Exercise material
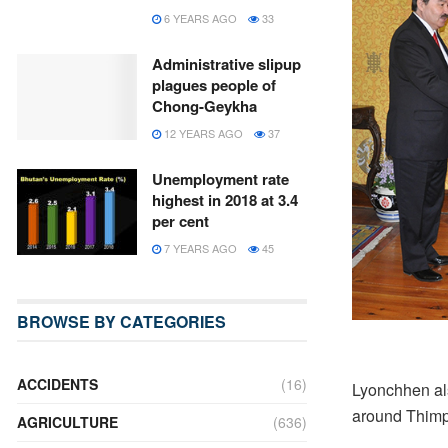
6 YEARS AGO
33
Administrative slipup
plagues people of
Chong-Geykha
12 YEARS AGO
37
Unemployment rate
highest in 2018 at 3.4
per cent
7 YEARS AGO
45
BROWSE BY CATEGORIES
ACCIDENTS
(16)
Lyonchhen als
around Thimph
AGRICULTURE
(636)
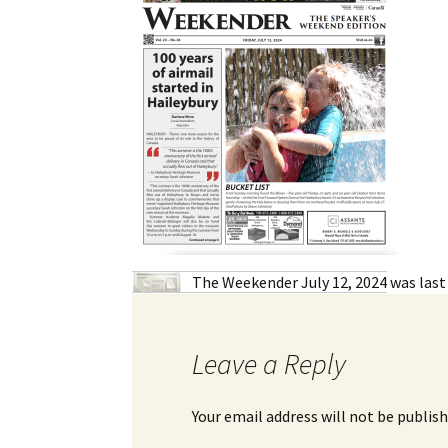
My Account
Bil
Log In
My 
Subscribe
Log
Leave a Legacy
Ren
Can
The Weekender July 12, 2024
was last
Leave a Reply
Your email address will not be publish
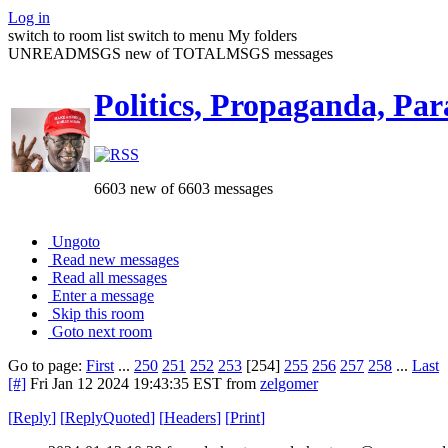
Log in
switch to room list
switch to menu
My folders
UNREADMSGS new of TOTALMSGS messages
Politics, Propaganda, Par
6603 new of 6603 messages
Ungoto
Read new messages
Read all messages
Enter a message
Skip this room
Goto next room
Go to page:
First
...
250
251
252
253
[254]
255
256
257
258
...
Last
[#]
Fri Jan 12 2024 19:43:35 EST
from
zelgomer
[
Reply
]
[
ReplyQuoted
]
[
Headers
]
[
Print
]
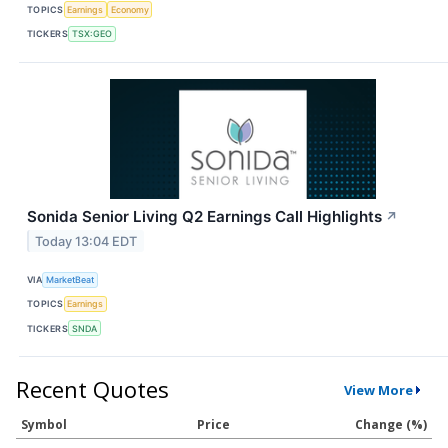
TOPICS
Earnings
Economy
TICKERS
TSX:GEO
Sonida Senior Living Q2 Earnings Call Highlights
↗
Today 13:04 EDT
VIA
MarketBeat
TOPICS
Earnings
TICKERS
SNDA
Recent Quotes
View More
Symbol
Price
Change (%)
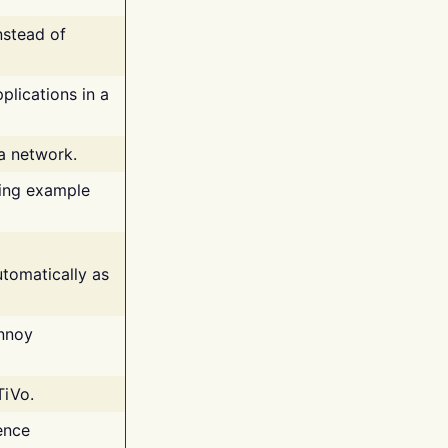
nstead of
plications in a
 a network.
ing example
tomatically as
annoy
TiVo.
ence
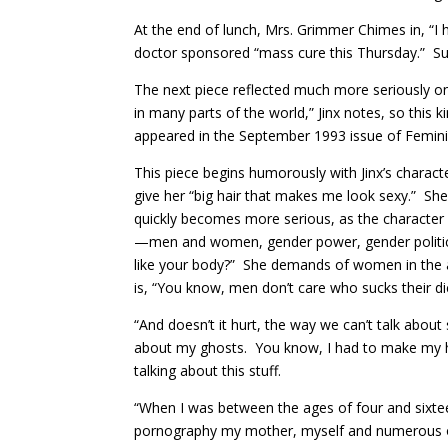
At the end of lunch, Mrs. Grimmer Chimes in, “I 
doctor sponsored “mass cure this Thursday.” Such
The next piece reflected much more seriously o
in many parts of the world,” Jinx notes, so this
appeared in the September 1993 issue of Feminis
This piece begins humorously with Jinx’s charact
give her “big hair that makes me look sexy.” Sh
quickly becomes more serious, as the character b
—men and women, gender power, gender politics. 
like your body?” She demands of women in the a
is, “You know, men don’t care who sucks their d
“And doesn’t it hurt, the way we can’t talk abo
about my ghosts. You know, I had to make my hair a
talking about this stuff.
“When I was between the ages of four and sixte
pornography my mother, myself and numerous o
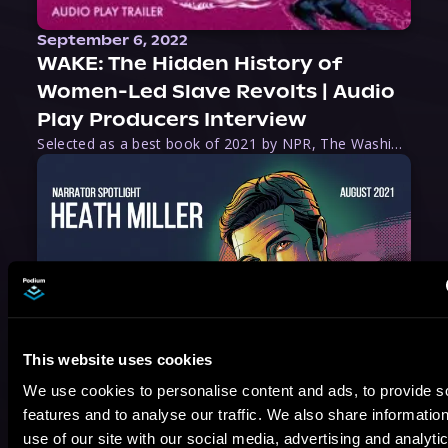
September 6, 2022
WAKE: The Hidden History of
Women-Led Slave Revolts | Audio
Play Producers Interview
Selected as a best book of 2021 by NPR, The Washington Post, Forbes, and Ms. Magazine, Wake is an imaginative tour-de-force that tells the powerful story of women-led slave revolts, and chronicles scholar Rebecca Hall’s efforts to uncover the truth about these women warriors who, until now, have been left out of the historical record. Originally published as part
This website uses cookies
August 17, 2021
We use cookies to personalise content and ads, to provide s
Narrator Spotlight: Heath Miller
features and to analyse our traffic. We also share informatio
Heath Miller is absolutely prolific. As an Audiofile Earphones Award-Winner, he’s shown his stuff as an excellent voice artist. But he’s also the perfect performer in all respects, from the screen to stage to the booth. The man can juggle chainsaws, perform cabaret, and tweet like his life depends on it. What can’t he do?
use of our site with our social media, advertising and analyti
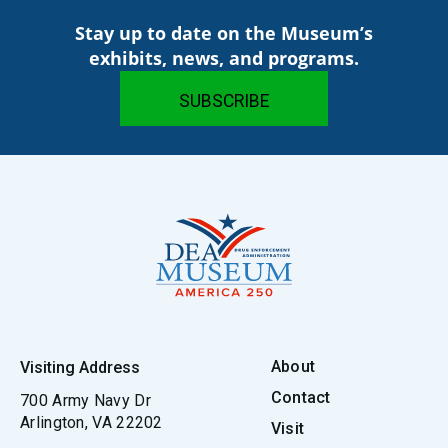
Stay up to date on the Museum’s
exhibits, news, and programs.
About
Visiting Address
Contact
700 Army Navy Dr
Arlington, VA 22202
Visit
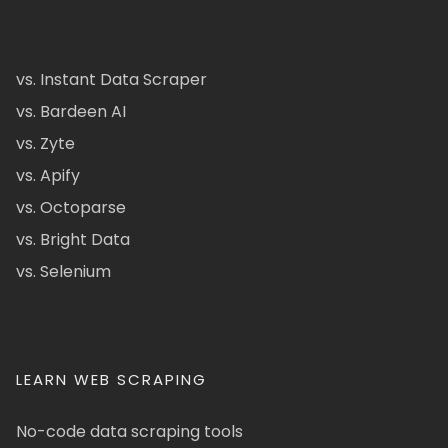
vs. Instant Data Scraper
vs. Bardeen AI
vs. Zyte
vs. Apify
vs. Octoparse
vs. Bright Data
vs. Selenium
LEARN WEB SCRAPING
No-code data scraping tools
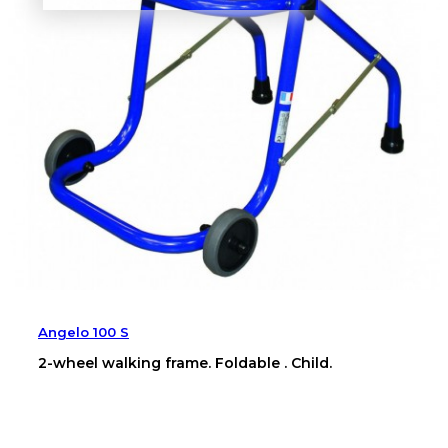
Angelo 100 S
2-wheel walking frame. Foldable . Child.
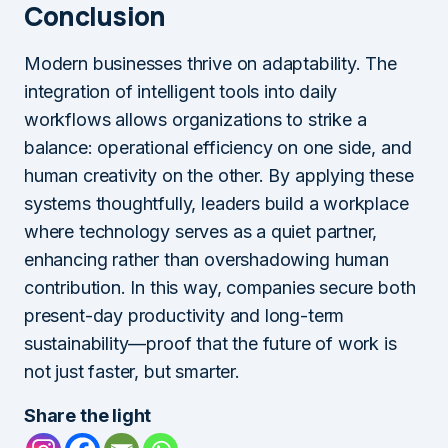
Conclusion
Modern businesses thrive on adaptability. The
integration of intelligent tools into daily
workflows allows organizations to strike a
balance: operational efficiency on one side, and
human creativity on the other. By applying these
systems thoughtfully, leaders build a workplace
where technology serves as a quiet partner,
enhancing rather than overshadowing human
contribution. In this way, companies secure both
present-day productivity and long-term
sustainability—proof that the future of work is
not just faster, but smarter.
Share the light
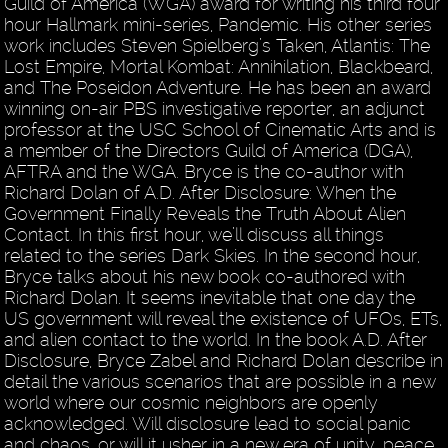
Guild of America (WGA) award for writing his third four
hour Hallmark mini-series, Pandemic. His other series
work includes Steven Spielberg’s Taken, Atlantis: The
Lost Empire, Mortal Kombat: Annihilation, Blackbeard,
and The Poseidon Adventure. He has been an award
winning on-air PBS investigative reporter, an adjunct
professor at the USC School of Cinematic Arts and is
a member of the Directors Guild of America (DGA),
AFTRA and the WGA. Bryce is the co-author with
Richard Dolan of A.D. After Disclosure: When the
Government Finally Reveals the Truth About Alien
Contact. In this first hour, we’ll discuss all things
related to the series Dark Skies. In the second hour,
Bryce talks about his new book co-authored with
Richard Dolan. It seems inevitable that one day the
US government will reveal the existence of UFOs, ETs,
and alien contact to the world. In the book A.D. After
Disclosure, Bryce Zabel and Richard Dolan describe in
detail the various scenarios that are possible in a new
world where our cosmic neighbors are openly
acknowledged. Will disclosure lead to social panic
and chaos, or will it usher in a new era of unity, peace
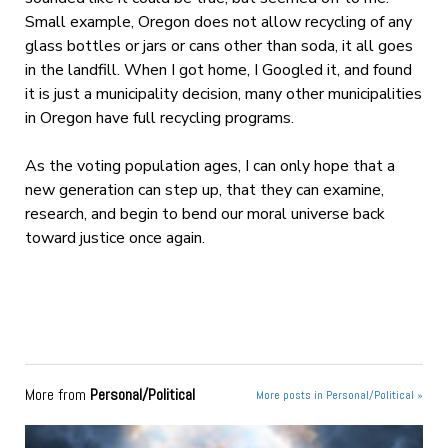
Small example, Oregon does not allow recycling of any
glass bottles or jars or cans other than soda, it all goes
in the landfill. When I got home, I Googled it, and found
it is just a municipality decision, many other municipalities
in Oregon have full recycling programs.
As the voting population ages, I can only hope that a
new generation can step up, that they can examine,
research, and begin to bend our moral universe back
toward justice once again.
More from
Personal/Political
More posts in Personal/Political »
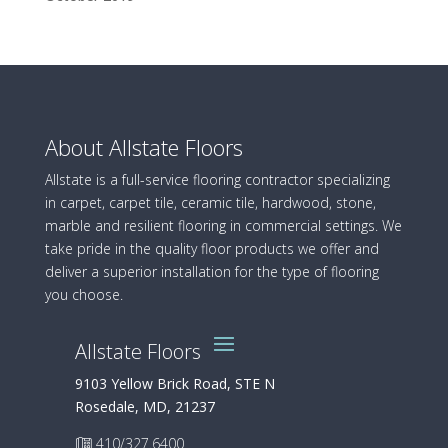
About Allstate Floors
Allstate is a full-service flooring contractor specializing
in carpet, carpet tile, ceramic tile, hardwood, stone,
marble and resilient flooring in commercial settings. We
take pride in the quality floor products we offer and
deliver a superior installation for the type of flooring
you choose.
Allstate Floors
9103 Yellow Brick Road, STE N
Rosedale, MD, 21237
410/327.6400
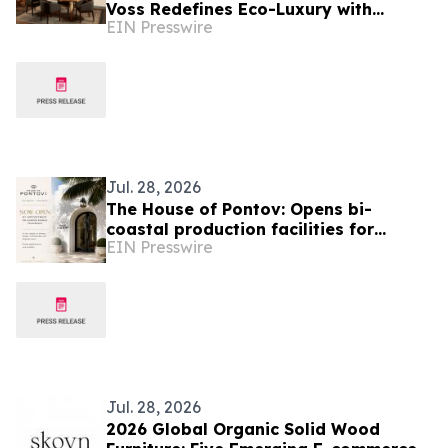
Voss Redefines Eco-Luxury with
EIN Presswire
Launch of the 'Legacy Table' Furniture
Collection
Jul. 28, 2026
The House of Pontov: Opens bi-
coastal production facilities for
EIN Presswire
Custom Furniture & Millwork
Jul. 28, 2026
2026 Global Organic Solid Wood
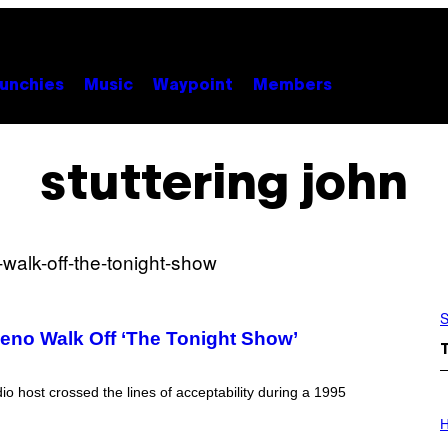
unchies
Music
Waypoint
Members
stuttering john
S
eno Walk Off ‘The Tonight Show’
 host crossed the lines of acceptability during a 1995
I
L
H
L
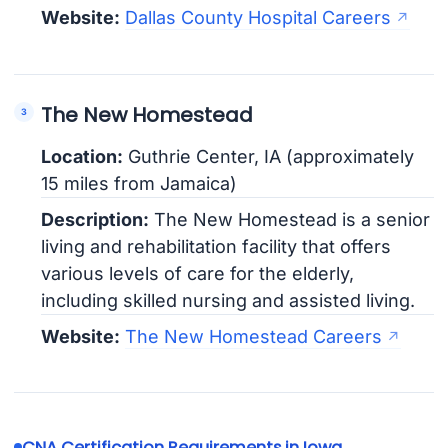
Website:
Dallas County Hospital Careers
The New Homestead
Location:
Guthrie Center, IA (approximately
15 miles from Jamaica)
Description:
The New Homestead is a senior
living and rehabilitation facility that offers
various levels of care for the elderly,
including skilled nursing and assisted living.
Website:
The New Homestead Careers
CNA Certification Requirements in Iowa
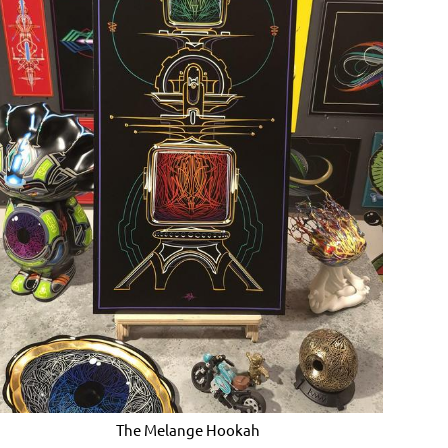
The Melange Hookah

Brief
Working from the material above, retype exactly the lines from the one with "AFTRA and the" through the one with "acknowledged. Will disclosure", both included, and only those lines.

Answer to this task
AFTRA and the WGA. Bryce is the co-author with
Richard Dolan of A.D. After Disclosure: When the
Government Finally Reveals the Truth About Alien
Contact. In this first hour, we’ll discuss all things
related to the series Dark Skies. In the second hour,
Bryce talks about his new book co-authored with
Richard Dolan. It seems inevitable that one day the
US government will reveal the existence of UFOs, ETs,
and alien contact to the world. In the book A.D. After
Disclosure, Bryce Zabel and Richard Dolan describe in
detail the various scenarios that are possible in a new
world where our cosmic neighbors are openly
acknowledged. Will disclosure lead to social panic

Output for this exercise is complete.